When we designed this building, we wanted to enable creative expression among employees in line with what we’re all about: art, music, action sports and street culture. We incorporated those elements throughout the building, and I decorated my office with them in mind.
Get up and move
My desk, which I brought from my last office, is recycled wood. I like that it’s uneven, raw and imperfect. I bring my keyboard in when I need it, but we de-emphasize people being chained to a specific work space. We try to have employees work outside their offices in common areas so they aren’t at their desk with their head down all the time.
Youth in flight
The classic photo by Ed Colver captures not just a skateboarder at a punk rock show, but also a moment in time from my own youth. I was into punk rock at one time, just like many of our customers are. I was in high school in Los Angeles when this was taken, and I recognize a high school friend in the crowd. The photo represents the freedom of youth we try to keep with us regardless of what our chronological age tells us. Off the Wall, our defining ethos, is about a state of mind, not how old you are.
I also have a poster from the first Vans event I attended as an employee — your basic trade show party.
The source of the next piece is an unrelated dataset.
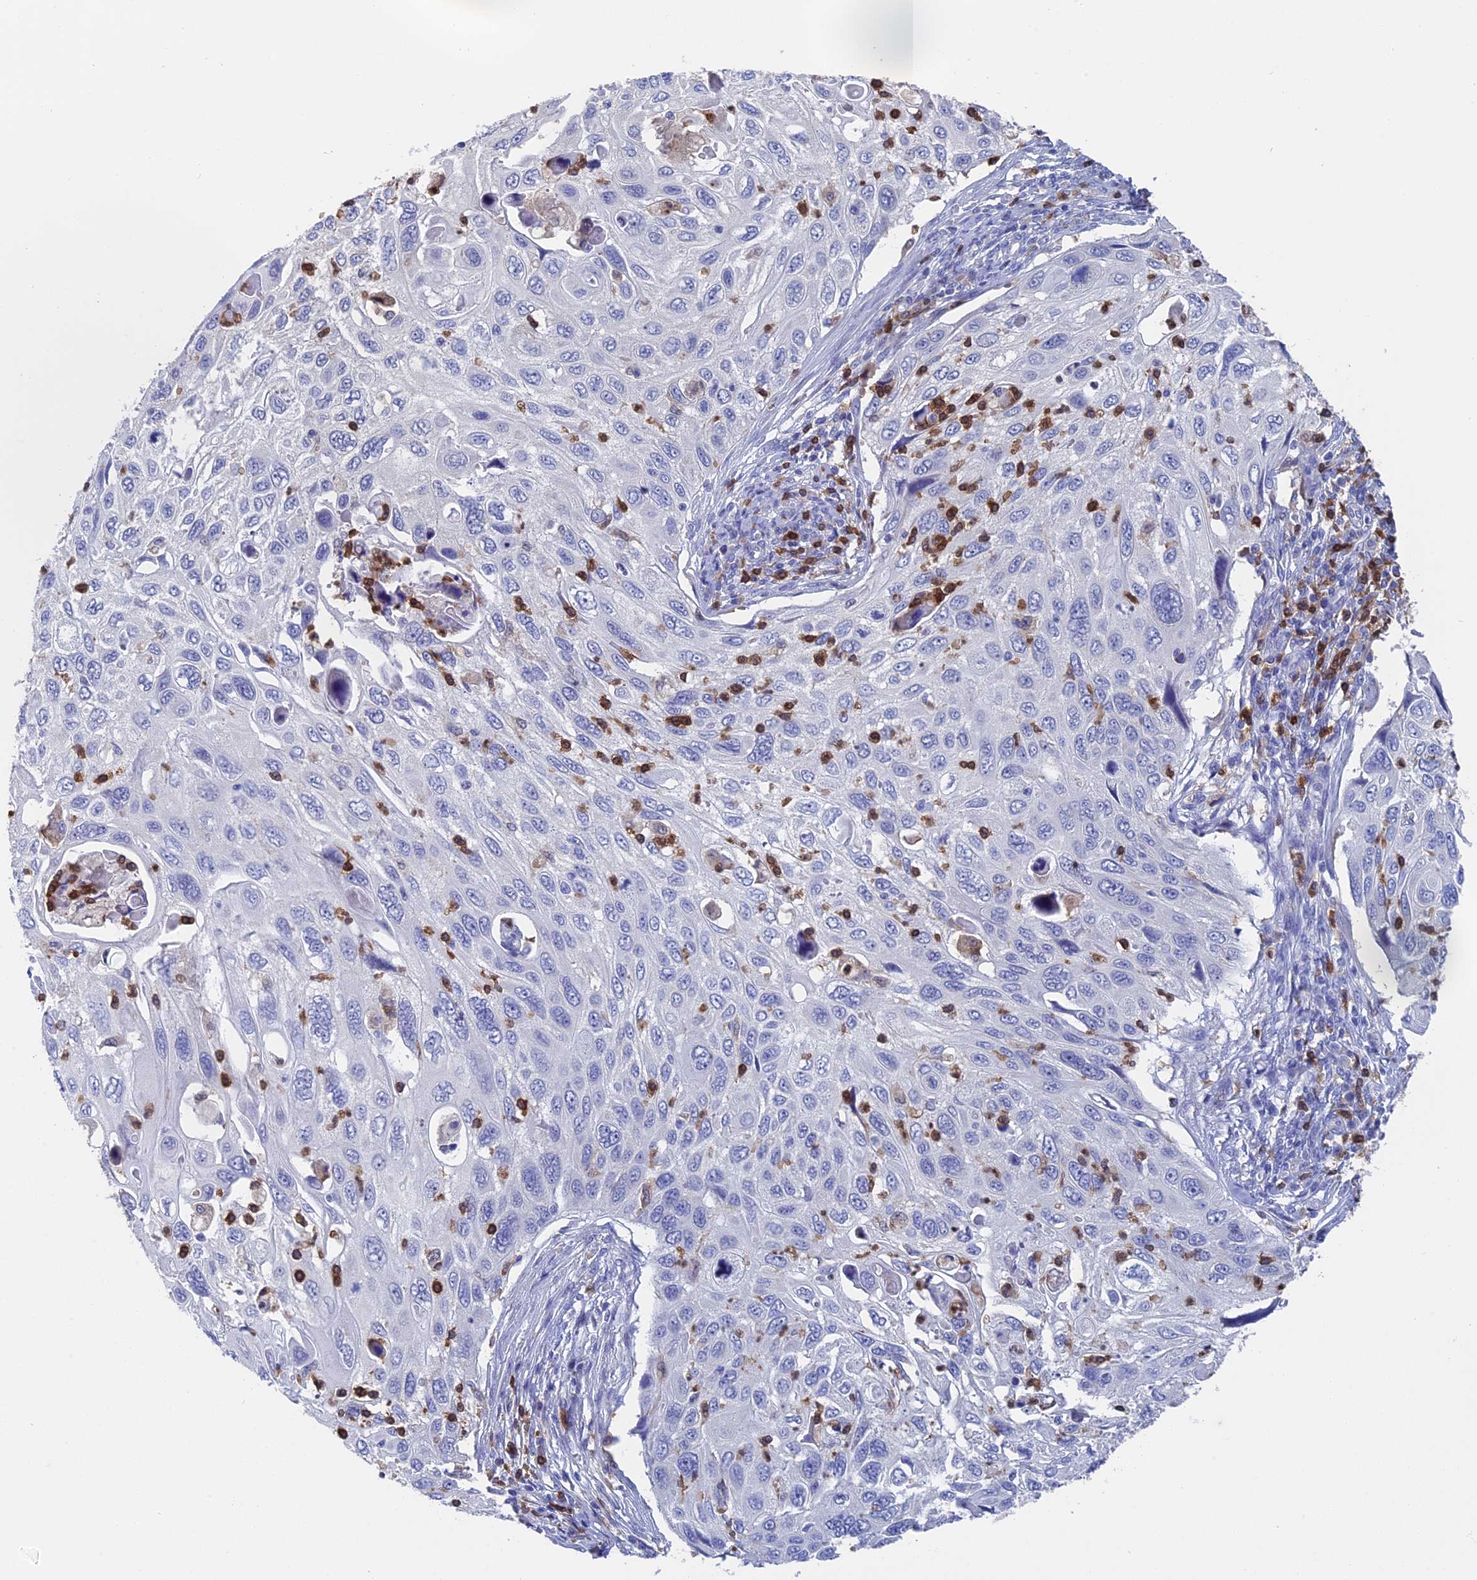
{"staining": {"intensity": "negative", "quantity": "none", "location": "none"}, "tissue": "cervical cancer", "cell_type": "Tumor cells", "image_type": "cancer", "snomed": [{"axis": "morphology", "description": "Squamous cell carcinoma, NOS"}, {"axis": "topography", "description": "Cervix"}], "caption": "High magnification brightfield microscopy of cervical squamous cell carcinoma stained with DAB (brown) and counterstained with hematoxylin (blue): tumor cells show no significant positivity.", "gene": "NCF4", "patient": {"sex": "female", "age": 70}}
The show lasted about two songs into the first band before security sent us packing, but the lineup still makes me proud of our punk rock heritage.
A surfboard shaped by a hero
I grew up in Southern California and became enamored of surfing at a young age. One of my favorite possessions is a surfboard shaped and crafted by Mark Richards, one of my surfing heroes. Mark surfed this exact shape to multiple world titles. A friend gave me a replica of the first board he ever produced and gave it to me in Hawaii. She surprised me by having him present it to me. Mark wrote “For Doug” on the stringer, a stiffener down the center of the board, which still gives me chills. He made me promise to surf it before hanging it on my wall, and I fulfilled my obligation carefully, on one wave, because it’s one of a kind.
An early skateboard
The original Fifteen Toes deck, or wooden top, on one of the early Nash sidewalk surfboards, was a gift from Stanton Hartsfield and Jason Cohn, authors of Surf to Skate: Evolution to Revolution. It has the steel wheels of the first skateboards. I was so inspired by the collection of vintage skateboards featured in the book that I asked them to curate an installation of decks in our headquarters, and now several dozen skateboards from their archives grace our walls.
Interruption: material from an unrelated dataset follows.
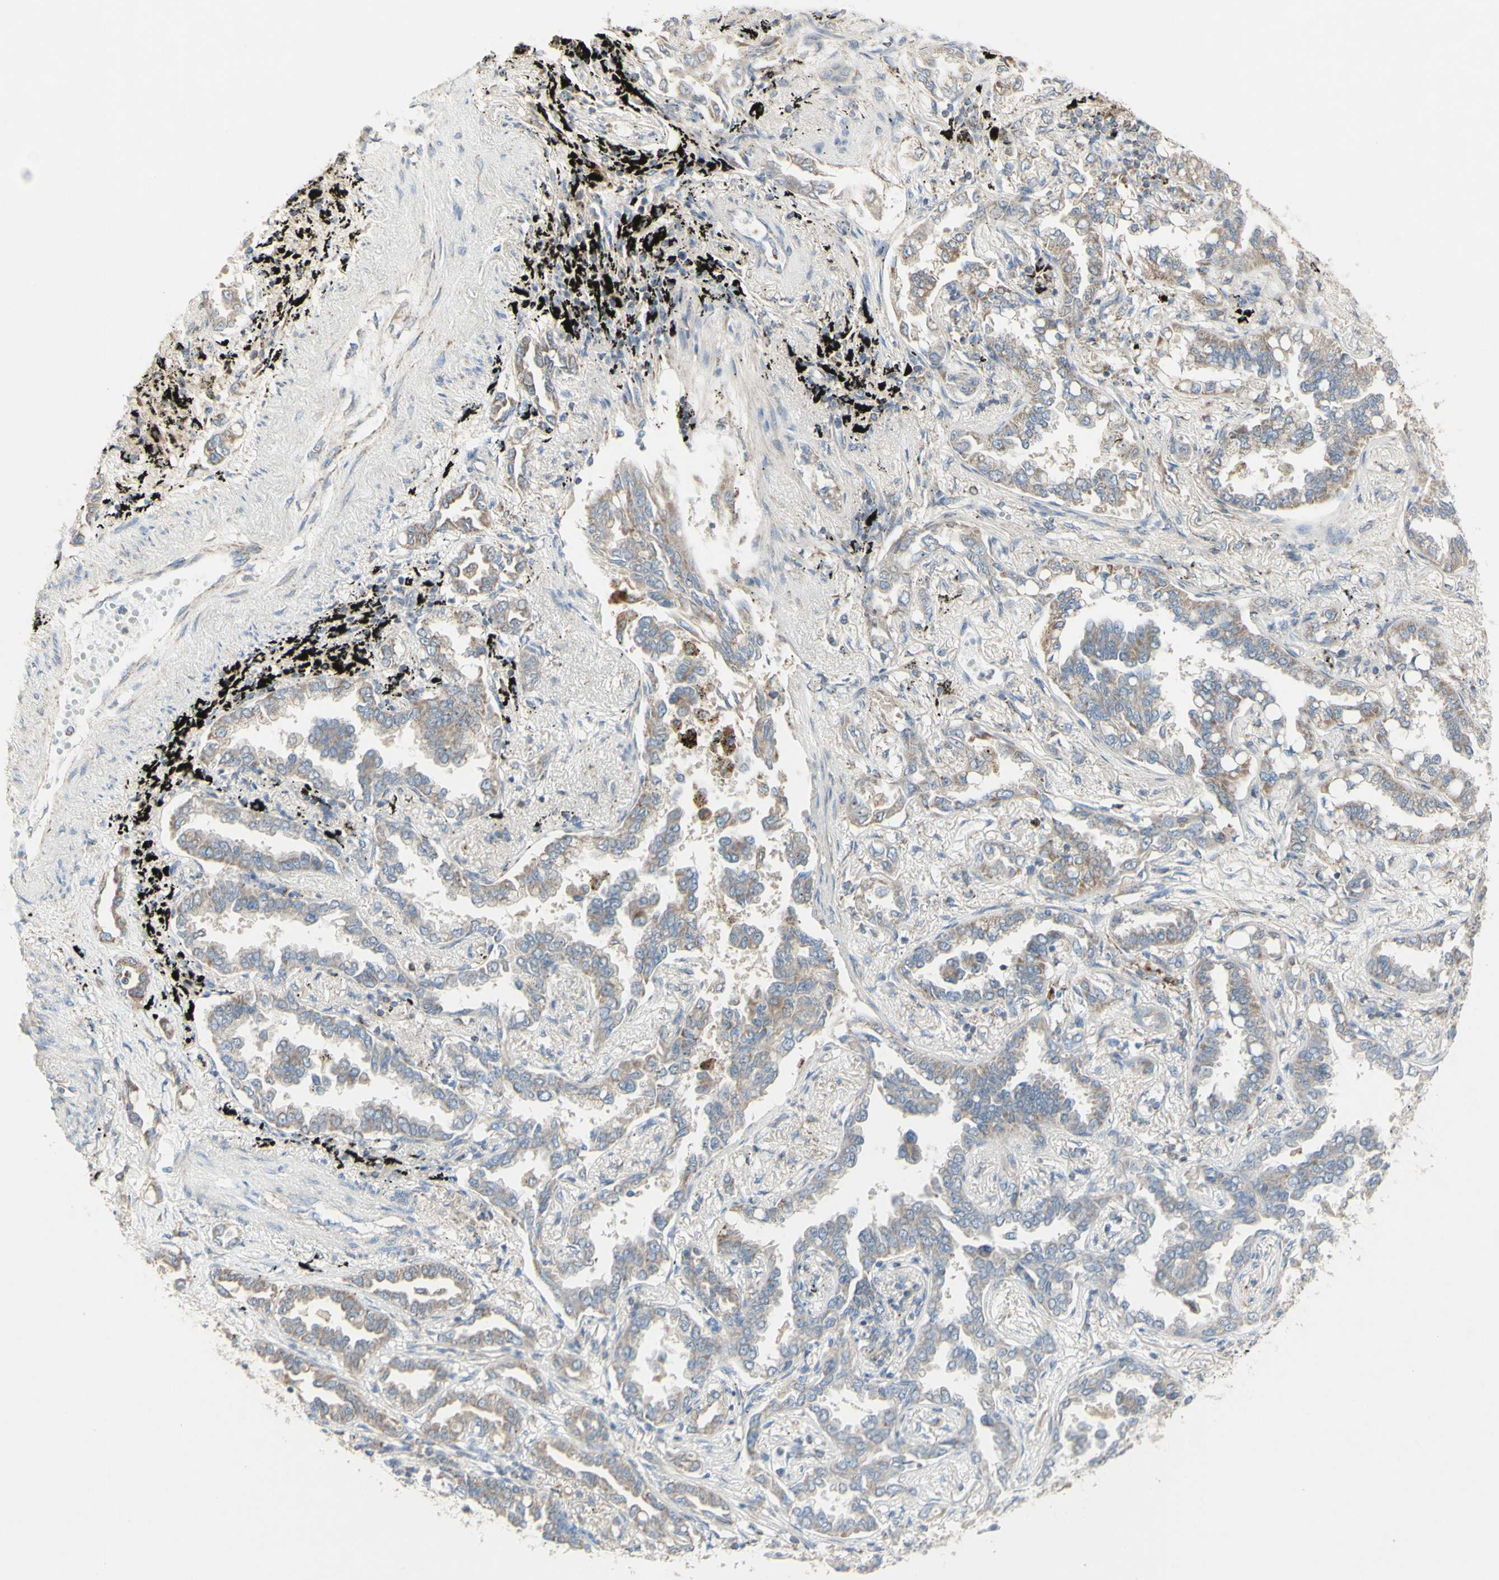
{"staining": {"intensity": "weak", "quantity": "25%-75%", "location": "cytoplasmic/membranous"}, "tissue": "lung cancer", "cell_type": "Tumor cells", "image_type": "cancer", "snomed": [{"axis": "morphology", "description": "Normal tissue, NOS"}, {"axis": "morphology", "description": "Adenocarcinoma, NOS"}, {"axis": "topography", "description": "Lung"}], "caption": "Human adenocarcinoma (lung) stained with a protein marker reveals weak staining in tumor cells.", "gene": "CNTNAP1", "patient": {"sex": "male", "age": 59}}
I can’t play but a few chords of guitar; my best musical skill is listening. But I’m a huge music fan and support music as part of our brand’s identity. When we built the new headquarters, we created a music room with studio equipment where musicians can perform, including our employees. Singer songwriter Anthony Green from Doylestown, Pennsylvania, played an amazing set recently.
Setting the course
A couple of summers ago I bought a compass in a marine shop in Italy. I keep it on my desk to remind me that my responsibility is to give our brand direction and share it clearly with our teams around the world.
I usually try to be in the office around 6:30 a.m. I value that quiet time when the sun’s coming up and I can get my game on for the coming day. I have a standard set of websites and email blasts I check every morning. There’s The Business of Fashion, and the go-to site for our brand is Hypebeast, which has the latest news in the sneakerhead and streetwear world. I gather some information and news and then start work. Several times a day, I walk around the building and talk to people. We have three floors and about 550 people, and if I don’t get out I can get locked in a conference room all day in meetings.
People either love or hate the sneaker mask. Nepenthes, a shop in New York City, is one of our accounts. At a Vans product release event we held there, an artist made this mask from pieces of a Vans sneaker. I saw photos from the party, tracked it down and bought it. I love the concept that Vans shoes are a platform for people to express their creativity. The irony that our shoes are canvas does not escape me.
Lion and prey
I have long marveled at the work of Dennis McNett because of its intensity and attention to detail, like in the wall hanging of the lion. His wood carvings and printing skills are masterful, and we’ve collaborated with him on shoe design.
Business and sports
I watch CNBC during the day because we’re publicly traded and I keep abreast of what’s happening in our sector. Also, we webcast a lot of our events like Vans Triple Crown of Surfing from Hawaii, and Vans Park Series skateboarding events that we do all over the world, and I like to watch them when I can.
The Sk8-Hi and Classic Slip-On vintage sneakers in my office are collectibles that have never touched the ground. They were made in the United States. All our sneakers were made in this country until the mid-1990s. The Surf to Skate book, in the shape of a surfboard, is in front of them.